Martin Amis, London Fields
The aforementioned anti-cliché warrior Martin Amis died this month. I decided to read this 1989 novel, one of his most celebrated, in memoriam. I’ve always been attracted, since my teen years, to this book as a book—to the 1991 black and neon-yellow Vintage International edition, which looked to me like an artifact of the post-imperial “Cool Britannia” just about to come together in popular music. As I noted in a brief Tumblr post gently tut-tutting the aforementioned Lorentzen for including the phrase “Courtney Love once told me” in his own elegy for Amis, this novel reminds me of the slickly cynical but crypto-heartbroken Britpop albums it foreran. I cited Blur’s Modern Life Is Rubbish, but given the dissolute sexuality shared between album and novel, Pulp’s His’n’Hers might be more to the point. Has Jarvis Cocker ever said as much to Lorentzen? Inquiring minds want to know. As for the novel itself, it’s an extravaganza of pre-Millennial anxiety—some unspecified nuclear or environmental disaster impends upon London in 1999—depicting a doomed ménage among the death-eager sexpot Nicola Six, the dart-playing yob Keith Talent, and the henpecked toff Guy Clinch, all narrated in high Bellovian spirits by a dying Jewish-American writer.

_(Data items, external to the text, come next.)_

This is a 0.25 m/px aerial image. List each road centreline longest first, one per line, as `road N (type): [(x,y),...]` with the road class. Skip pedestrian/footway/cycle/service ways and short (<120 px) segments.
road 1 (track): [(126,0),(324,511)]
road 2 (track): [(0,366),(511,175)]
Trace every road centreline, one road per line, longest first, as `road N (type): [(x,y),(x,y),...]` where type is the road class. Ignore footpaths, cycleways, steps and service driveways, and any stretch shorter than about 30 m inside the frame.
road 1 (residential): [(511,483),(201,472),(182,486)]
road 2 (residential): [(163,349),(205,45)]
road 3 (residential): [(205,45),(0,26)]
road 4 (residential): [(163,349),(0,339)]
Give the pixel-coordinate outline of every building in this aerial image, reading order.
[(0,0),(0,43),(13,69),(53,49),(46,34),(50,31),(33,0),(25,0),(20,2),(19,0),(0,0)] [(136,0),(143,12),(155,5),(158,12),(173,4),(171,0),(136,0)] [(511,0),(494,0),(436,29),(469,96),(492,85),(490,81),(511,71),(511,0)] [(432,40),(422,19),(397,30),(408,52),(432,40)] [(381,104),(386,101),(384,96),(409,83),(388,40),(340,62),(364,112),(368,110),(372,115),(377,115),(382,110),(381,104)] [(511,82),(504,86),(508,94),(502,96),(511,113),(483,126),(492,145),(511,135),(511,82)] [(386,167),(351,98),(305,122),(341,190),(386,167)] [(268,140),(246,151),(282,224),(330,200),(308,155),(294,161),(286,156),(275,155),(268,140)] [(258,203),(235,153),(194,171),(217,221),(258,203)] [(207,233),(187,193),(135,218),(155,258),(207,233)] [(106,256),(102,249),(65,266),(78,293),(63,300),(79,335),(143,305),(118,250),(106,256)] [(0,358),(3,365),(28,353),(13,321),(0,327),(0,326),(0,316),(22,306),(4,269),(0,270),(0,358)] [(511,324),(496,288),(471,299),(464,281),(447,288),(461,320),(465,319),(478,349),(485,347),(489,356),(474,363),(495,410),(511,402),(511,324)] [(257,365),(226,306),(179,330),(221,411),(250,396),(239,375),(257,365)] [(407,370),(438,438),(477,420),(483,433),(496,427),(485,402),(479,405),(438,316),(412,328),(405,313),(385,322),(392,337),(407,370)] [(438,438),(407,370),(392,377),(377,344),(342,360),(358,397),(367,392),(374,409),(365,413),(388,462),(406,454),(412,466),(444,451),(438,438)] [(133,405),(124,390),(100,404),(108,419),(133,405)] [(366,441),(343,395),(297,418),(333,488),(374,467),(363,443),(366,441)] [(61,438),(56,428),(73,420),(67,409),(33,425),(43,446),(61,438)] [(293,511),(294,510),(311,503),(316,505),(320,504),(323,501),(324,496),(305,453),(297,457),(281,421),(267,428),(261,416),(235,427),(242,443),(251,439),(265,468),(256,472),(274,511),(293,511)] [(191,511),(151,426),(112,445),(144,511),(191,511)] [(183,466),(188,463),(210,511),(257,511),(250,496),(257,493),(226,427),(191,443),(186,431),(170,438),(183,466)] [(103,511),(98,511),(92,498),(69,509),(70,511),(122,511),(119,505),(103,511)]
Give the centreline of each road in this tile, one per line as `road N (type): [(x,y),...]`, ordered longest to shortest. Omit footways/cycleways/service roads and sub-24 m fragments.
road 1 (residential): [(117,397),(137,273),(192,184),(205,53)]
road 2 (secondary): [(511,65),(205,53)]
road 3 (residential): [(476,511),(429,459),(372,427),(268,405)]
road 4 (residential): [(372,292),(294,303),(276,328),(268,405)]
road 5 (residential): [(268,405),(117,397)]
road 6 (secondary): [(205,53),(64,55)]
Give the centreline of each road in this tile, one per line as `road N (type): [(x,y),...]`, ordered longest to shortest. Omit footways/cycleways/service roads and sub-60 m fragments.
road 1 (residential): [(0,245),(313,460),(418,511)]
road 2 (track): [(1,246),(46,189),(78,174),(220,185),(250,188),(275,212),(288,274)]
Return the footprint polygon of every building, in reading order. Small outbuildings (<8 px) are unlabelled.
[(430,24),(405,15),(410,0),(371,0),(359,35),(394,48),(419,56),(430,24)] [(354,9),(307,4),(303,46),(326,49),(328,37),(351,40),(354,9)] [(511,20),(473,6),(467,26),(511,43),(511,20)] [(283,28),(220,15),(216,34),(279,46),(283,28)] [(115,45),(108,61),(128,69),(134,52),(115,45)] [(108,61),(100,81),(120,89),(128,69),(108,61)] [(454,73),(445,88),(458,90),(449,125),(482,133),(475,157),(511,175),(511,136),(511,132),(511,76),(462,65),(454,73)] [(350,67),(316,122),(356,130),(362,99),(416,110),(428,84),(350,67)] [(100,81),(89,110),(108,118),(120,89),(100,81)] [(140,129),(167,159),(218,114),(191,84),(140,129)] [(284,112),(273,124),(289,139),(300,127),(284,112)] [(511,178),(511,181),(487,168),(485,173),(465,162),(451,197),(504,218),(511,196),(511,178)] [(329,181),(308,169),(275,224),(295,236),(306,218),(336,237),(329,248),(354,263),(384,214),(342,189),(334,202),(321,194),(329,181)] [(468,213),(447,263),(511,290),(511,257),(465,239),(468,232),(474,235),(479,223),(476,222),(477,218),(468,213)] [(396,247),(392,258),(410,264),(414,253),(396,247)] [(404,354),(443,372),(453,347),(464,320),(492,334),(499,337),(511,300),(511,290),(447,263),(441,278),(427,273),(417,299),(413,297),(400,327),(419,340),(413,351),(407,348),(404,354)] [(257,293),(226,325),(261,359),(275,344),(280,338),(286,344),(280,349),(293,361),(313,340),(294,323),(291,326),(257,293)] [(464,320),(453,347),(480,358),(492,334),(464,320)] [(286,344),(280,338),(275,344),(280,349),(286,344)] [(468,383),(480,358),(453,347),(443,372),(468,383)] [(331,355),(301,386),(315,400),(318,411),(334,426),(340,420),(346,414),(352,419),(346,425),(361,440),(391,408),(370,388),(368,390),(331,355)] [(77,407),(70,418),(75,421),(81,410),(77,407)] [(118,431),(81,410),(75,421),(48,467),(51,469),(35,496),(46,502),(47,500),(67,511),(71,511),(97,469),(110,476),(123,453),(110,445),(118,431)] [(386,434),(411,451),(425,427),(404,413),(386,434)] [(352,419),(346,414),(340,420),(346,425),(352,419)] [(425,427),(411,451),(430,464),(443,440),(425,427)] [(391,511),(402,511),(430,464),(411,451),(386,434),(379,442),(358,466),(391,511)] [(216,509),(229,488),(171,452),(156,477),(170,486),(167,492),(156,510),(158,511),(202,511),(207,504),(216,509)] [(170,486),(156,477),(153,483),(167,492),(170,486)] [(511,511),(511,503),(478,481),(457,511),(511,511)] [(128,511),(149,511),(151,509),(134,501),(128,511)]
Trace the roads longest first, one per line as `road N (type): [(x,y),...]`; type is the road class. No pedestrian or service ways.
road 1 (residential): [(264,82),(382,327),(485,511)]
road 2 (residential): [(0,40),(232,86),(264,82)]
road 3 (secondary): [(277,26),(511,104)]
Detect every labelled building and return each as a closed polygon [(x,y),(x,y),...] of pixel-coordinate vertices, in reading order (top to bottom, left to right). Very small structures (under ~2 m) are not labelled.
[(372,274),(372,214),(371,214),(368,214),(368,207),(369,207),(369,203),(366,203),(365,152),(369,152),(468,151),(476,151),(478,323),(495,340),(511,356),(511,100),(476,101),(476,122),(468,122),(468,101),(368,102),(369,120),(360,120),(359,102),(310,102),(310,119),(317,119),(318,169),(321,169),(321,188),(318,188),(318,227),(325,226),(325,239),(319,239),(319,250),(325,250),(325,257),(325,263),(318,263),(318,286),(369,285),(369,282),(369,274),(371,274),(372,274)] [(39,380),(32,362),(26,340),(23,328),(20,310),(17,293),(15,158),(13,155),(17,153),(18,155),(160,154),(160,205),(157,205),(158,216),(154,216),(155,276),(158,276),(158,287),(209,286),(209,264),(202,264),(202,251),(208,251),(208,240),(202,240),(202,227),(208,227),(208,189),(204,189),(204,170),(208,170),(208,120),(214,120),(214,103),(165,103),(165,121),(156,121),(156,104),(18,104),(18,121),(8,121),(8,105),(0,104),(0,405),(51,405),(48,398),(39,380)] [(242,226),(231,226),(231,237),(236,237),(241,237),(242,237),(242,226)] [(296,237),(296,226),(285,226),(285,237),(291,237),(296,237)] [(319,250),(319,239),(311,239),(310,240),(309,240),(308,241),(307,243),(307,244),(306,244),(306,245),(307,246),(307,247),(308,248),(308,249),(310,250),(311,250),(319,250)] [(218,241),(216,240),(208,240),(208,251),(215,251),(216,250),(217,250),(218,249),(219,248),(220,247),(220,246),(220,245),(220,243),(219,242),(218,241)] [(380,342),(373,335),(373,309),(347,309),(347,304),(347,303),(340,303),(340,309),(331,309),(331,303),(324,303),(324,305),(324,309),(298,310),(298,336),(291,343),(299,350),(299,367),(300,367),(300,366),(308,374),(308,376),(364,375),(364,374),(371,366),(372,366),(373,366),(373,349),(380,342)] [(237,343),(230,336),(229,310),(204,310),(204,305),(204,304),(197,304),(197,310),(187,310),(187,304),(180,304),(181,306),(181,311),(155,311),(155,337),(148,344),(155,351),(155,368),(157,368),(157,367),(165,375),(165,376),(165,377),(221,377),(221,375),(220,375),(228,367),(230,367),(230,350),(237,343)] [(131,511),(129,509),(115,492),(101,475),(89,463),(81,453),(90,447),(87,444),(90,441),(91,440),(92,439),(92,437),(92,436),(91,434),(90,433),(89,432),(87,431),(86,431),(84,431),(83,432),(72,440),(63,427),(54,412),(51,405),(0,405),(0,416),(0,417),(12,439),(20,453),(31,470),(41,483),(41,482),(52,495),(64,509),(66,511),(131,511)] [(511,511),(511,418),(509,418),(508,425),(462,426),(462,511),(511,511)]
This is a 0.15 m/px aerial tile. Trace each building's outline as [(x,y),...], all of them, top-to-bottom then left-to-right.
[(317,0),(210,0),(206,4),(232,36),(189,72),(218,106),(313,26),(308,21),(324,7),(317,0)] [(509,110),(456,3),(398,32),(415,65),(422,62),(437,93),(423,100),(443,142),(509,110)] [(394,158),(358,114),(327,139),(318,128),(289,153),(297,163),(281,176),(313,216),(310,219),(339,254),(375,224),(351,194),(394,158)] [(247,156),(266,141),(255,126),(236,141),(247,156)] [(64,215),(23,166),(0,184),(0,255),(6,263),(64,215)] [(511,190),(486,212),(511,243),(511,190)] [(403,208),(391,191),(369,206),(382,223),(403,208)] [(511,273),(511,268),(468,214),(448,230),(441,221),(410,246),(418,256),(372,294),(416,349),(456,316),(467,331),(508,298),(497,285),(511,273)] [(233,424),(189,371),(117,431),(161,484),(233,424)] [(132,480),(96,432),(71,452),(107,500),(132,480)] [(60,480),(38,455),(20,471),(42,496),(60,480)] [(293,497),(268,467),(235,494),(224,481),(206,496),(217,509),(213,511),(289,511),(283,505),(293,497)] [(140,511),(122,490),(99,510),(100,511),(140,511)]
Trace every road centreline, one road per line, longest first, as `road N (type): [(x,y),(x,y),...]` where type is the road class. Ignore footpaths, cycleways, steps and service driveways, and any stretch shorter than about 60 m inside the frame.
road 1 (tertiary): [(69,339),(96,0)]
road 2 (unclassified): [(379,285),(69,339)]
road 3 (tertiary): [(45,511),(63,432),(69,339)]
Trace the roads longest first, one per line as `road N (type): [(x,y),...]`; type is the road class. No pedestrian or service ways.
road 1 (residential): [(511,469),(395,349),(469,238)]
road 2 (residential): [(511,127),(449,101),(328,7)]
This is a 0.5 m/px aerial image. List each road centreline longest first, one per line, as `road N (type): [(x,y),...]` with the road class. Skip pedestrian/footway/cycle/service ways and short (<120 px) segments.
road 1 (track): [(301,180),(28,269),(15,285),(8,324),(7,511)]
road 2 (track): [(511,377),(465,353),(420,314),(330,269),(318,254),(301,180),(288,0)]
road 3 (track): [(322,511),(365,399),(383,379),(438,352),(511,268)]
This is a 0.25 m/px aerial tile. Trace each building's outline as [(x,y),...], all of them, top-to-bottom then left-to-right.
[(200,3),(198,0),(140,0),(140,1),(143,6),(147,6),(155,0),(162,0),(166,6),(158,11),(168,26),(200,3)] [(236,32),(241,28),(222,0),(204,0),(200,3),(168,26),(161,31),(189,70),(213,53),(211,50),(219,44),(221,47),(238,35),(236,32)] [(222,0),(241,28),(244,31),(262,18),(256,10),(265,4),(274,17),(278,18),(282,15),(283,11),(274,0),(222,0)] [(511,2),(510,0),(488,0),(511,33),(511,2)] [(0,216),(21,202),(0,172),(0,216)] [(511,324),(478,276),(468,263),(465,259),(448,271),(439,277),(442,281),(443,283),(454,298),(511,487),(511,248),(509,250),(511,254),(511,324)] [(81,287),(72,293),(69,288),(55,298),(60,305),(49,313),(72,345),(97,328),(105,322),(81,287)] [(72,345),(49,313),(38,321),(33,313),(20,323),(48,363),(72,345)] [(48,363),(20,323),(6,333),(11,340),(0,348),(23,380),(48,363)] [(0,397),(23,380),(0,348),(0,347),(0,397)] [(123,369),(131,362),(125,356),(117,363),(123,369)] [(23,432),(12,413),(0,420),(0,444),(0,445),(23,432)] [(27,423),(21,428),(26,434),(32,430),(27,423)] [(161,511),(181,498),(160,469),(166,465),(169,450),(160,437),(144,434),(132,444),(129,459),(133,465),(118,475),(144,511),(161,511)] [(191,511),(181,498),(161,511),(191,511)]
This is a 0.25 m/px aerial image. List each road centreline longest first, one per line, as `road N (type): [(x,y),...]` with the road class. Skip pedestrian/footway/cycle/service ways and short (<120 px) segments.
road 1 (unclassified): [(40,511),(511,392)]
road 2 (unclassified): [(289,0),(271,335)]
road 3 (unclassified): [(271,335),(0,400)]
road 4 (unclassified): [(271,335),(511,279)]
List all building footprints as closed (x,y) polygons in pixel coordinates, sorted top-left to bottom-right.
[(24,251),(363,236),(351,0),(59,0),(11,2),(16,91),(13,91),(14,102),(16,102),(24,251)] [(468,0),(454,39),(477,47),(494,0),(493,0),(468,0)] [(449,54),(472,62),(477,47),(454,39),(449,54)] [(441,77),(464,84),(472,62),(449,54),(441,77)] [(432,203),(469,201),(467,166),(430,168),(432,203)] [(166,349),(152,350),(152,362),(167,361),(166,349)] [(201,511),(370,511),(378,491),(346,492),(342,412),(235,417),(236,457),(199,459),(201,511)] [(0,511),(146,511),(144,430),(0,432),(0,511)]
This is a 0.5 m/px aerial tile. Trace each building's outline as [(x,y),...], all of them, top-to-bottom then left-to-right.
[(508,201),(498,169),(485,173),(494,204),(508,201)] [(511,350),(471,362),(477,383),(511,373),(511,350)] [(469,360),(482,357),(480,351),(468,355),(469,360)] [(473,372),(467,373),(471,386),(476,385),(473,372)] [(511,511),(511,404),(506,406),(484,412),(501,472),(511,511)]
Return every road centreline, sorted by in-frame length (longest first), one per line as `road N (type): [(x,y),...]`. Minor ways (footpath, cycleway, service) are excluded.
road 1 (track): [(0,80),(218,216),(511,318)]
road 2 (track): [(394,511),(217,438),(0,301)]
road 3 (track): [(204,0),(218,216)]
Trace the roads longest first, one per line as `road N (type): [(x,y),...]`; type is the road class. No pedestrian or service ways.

The plot—lifted, such as it is, from The Driver’s Seat by Muriel Spark—barely budges for all Amis’s verbal hijinks, is only an occasion for comic routines, ornate descriptions, metafictional asides, and lyrical laments. The twist ending is equally desultory, there just for the tonal sake of an Humbertian diminuendo. You can’t get further from Somerset Maugham than this. Belonging to what Twitter celeb Paul Skallas (AKA “The Lindy Man”) calls “the vulgar wave” of the late 20th and early 21st centuries, London Fields, with its rich brew of racial humor, class commentary, and sexual typing, would surely be considered an extended hate crime in the U.K. of today (and Amis’s anxious metacommentary on the same, writing as he was on the eve of 1990s “political correctness,” won’t appease the prosecutors, as when the narrator worries that Nicola Six will come off as a “male fantasy”). But Amis’s elegiac last-of-England tone grounds the strutting bad-boy performance in a world-weary plangency one doesn’t expect from an enfant terrible, and which one honors in a fallen elder:
Shaken awake to a sticky bun at 1.30 in the morning, my time, I moved to a window seat and watched through the bright mists the fields forming their regiments, in full parade order, the sad shires, like an army the size of England. Then the city itself, London, as taut and meticulous as a cobweb. I had the airplane to myself because nobody in their right mind wants to come to Europe, not just now, not for the time being; everybody wants to go the other way, as Heathrow confirmed.
It reeked of sleep. Somnopolis. It reeked of it, and of insomniac worry and disquiet, and thwarted escape. Because we are all poets or babies in the middle of the night, struggling with being.
It's been awhile since I read Maugham. I'm inspired to read The Painted Veil now.
Is your new novel going to be published? Would love to get a print copy.